• Work required
Please copy every line from the records below that contains the string "Body".

• Extracted information
====================

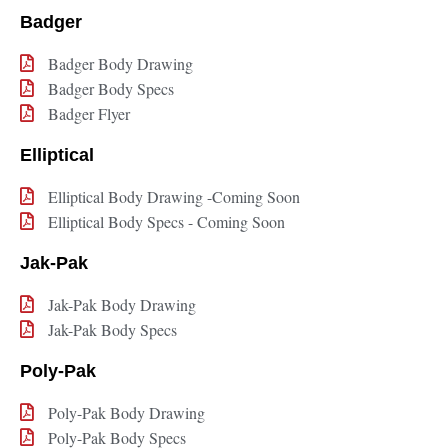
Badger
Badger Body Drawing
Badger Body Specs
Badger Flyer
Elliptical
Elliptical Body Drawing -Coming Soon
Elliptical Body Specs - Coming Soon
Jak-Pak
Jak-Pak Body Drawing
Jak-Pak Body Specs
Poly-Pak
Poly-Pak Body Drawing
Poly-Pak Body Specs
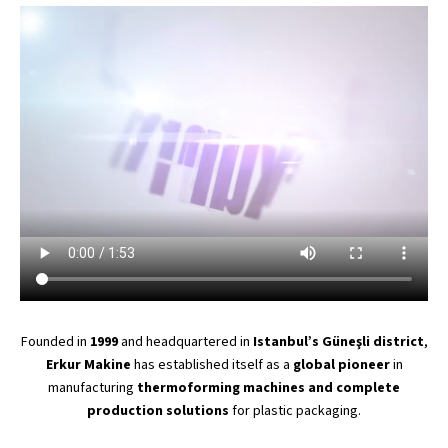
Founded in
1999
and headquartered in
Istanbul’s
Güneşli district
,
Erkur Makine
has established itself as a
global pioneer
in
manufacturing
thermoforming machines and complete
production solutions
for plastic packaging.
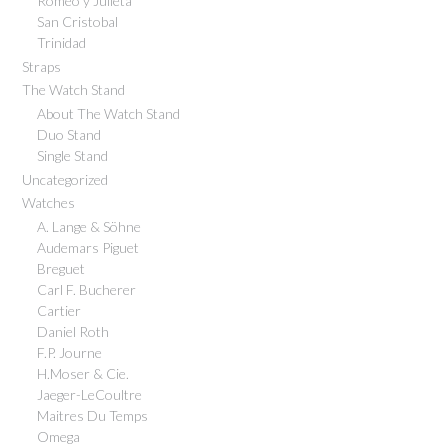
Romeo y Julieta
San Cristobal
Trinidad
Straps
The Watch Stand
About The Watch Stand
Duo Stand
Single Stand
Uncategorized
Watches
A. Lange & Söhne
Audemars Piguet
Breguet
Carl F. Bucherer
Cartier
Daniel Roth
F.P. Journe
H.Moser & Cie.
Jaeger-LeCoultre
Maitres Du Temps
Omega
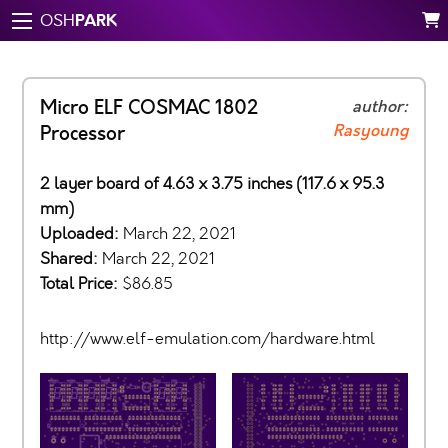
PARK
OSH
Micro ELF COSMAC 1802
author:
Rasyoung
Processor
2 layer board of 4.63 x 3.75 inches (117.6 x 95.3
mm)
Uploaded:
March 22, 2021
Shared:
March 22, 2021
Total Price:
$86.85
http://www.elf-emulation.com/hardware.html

====================

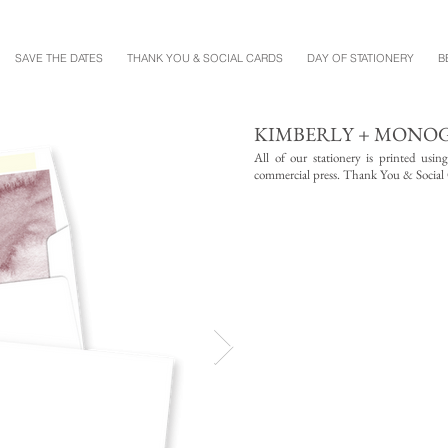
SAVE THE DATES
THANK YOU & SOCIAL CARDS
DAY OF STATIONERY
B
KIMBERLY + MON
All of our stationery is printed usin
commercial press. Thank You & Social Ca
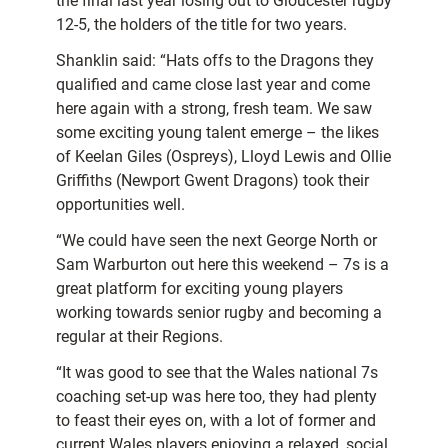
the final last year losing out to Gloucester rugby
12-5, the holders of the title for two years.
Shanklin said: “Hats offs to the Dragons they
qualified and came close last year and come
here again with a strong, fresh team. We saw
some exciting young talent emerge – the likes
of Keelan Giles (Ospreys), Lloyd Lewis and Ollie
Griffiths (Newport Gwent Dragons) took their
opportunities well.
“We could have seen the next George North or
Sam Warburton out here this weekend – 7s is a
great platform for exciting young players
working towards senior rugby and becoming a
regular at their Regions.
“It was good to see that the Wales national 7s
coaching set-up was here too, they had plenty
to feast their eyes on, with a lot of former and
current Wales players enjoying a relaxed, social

====================

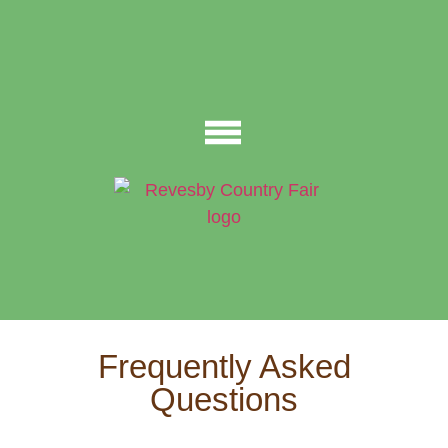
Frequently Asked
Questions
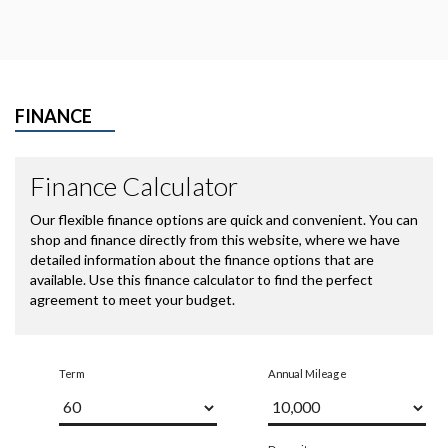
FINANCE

====================

• Output of the task
Badger Body Drawing
Badger Body Specs
Elliptical Body Drawing -Coming Soon
Elliptical Body Specs - Coming Soon
Jak-Pak Body Drawing
Jak-Pak Body Specs
Poly-Pak Body Drawing
Poly-Pak Body Specs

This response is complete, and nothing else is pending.